If you boil Blodget’s 4,000 words down to a single idea, it’s basically this: over-aggregation.
Now the concept of over-aggregation is not well defined, and means different things to different people. To Ryan McCarthy, who used to work at the Huffington Post and is acutely attuned to such things, over-aggregation is what happens when Outlet A writes a story and then Outlet B basically rewrites or copies the story so that there’s no reason to click through to A any more. HuffPo and Business Insider have both been accused of this, as have sites like Newser.
But that’s clearly not what was happening with Marco’s posts, so let’s put that kind of over-aggregation to one side for the moment. The dispute between Marco and Business Insider relates to something different — which is what happens when TBI links out directly to other people’s blog posts.
Now I’m a great believer in linking out directly to other people’s blog posts: I’ve built an entire website which does nothing else. And Counterparties.com doesn’t just have external links, either: each link also comes with a dedicated permalink, like this one.
But here’s the thing: we build Counterparties.com by hand, we write every headline on the site, we add a tag to it, and so on. What you see on Counterparties is our unique content. It links to other sites, but it doesn’t copy anything from those sites. And we link out maybe 20 or 30 times a day, tops. This is not some kind of copy-and-linking robot algorithm, it’s a hand-built list of artfully curated links.
At TBI, by contrast, the areas of the site with nothing but external links work very differently. There are two such areas: one’s a column called “Read Me” which appears on the right hand side of the page if you scroll down a bit, and the other is a dedicated section called “The Tape“. For readers navigating the site, both of them work as they should: you see the headline, you click on the link, you go straight to the other website.
But behind each of those links is a huge CMS (content management system) architecture, whereby every external link is generated from a dedicated permalink page which people navigating the website are never supposed to see.
If you go to Yahoo Site Explorer, it’ll tell you that TBI has — get this — 465,825 separate pages.
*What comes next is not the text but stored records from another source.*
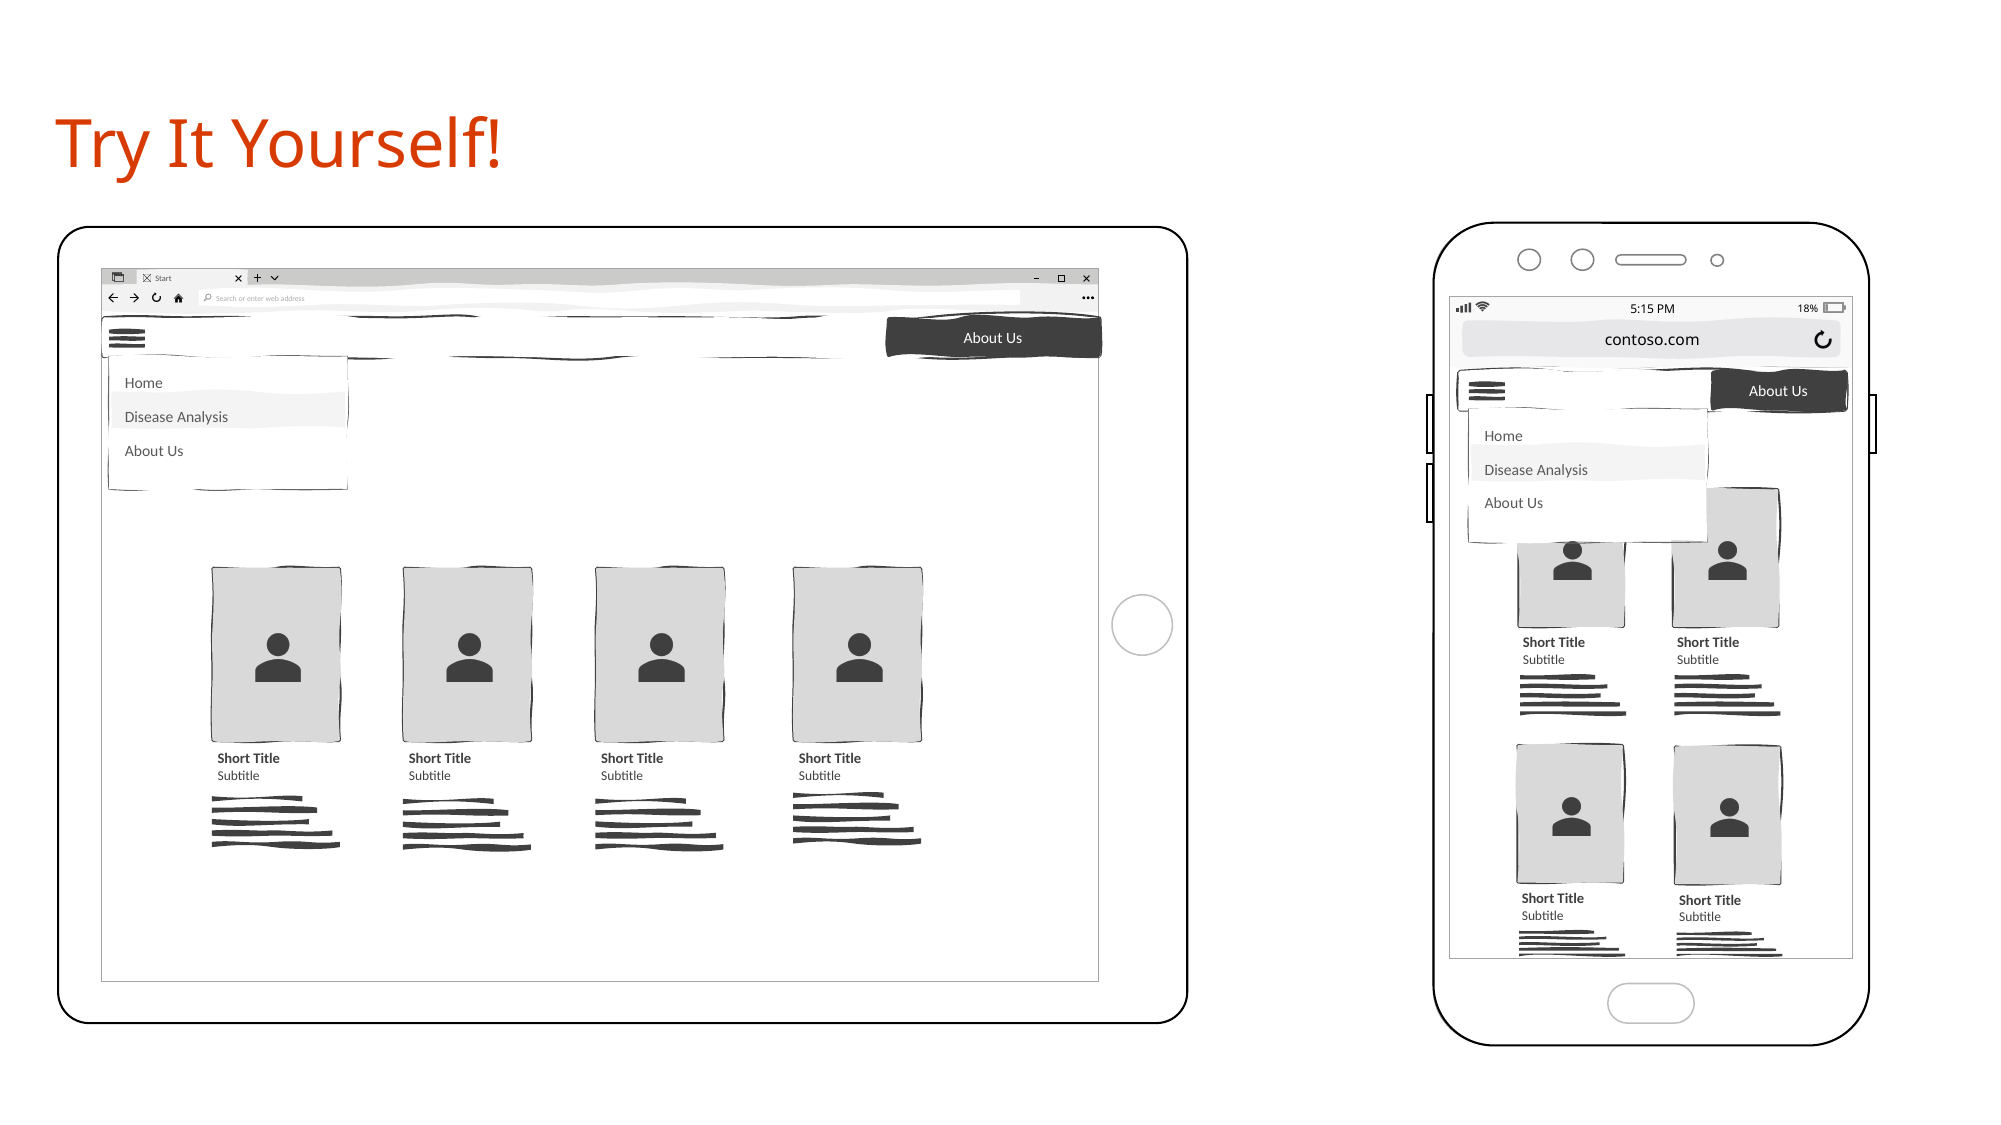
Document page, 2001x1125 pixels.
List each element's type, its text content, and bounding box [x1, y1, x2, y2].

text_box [1518, 542, 1624, 658]
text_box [1426, 222, 1876, 1046]
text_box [1672, 489, 1779, 658]
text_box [1519, 930, 1626, 957]
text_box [793, 792, 922, 844]
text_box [1674, 746, 1781, 915]
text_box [108, 329, 348, 490]
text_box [1520, 675, 1627, 716]
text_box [595, 798, 724, 850]
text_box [1457, 370, 1847, 411]
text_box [1674, 675, 1781, 716]
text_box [58, 226, 1188, 1024]
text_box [403, 567, 532, 780]
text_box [212, 567, 340, 780]
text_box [1517, 744, 1623, 913]
title Try It Yourself! [40, 82, 1170, 210]
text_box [101, 317, 1101, 358]
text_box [1468, 382, 1708, 542]
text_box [1676, 932, 1783, 957]
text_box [402, 798, 531, 850]
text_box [595, 567, 724, 780]
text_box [211, 796, 340, 848]
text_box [793, 567, 922, 780]
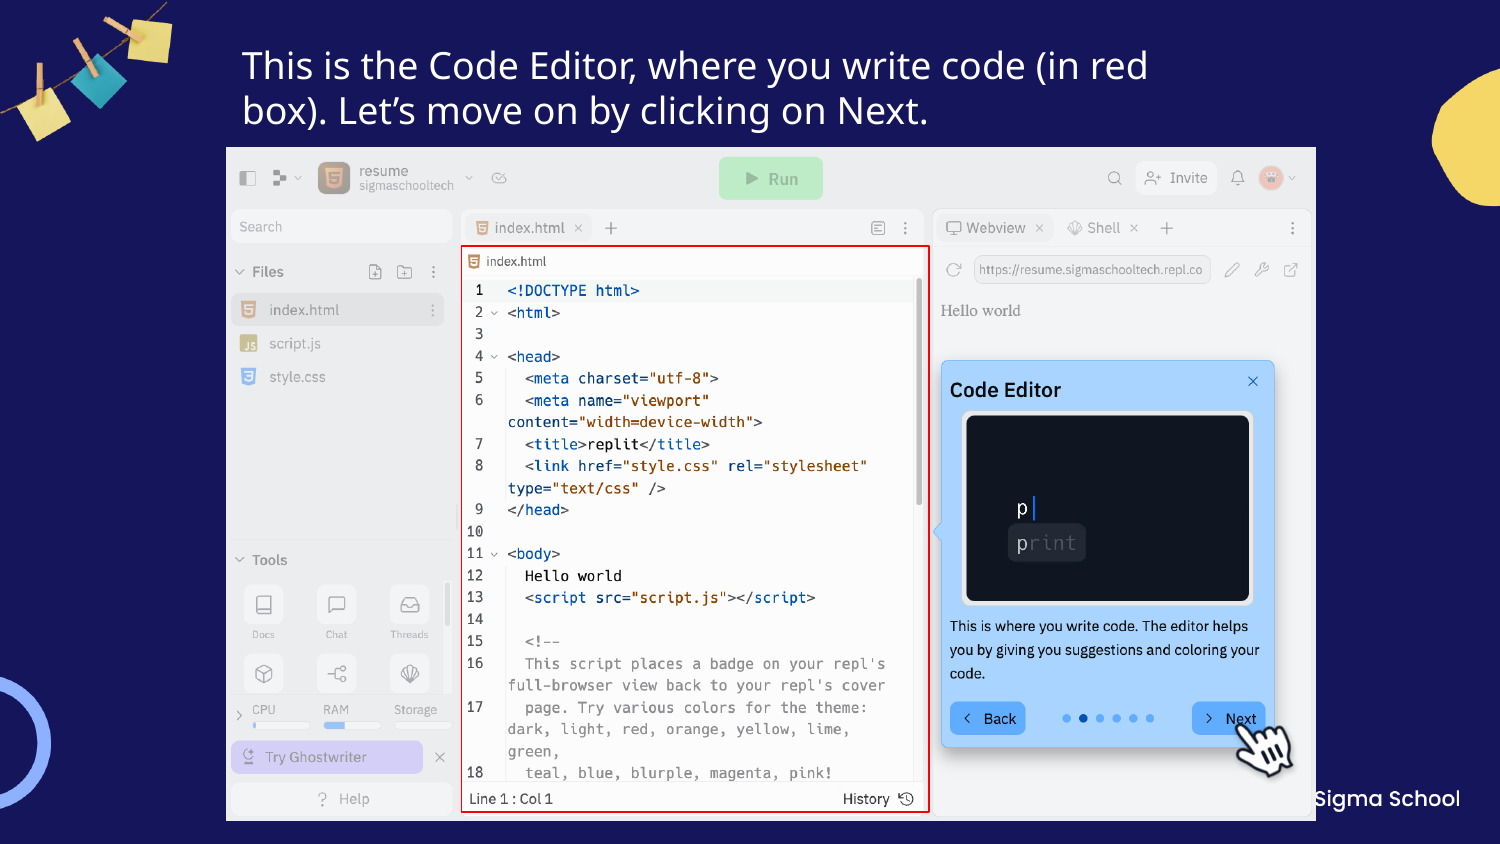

Now the likes of Henry Blodget and Joe Weisenthal are undeniably prolific, but there’s no way you get to 465,825 pages manually. TBI is about four years old, if you go back to its first incarnation as Silicon Alley Insider; 465,825 stories over four years works out at well over 300 stories per day.
So most of those pages, it turns out, were generated by robots without any human input at all: they look like this, or like this, and they’re just pages which copy-and-paste the headline, the author, and some of the content from third-party websites.
According to Blodget, this huge mass of robo-pages at TBI has an entirely innocent explanation. “To put something into the ReadMe box,” says Blodget, “we need to have a page with the headline and sub-head and author on our site, even if the page will never be seen by our readers.” It’s just a technical necessity! Nothing nefarious about it!
To be honest, it’s not a technical necessity. Other sites which link out a lot — Drudge, say — don’t have millions of hidden permalink pages generating every link on the home page. And Blodget protests a bit too much, I think, when he says he gets no googlejuice from these pages:
In the past, these pages have been indexed by Google, but because they include a link back to the originating site and page, they do not generate much (if any) SEO value for us. They exist only because it was easier for our developers to use the existing post-headline-author metaphor in our publishing system than to create the Tape entirely from scratch
We always include a link to the original post on this stub page, so Google won’t conclude that we produced the original story.
I don’t think that Blodget is trying to get Google to link prominently to his stub permalink pages; nor is he trying to fool Google that those pages constitute original TBI content.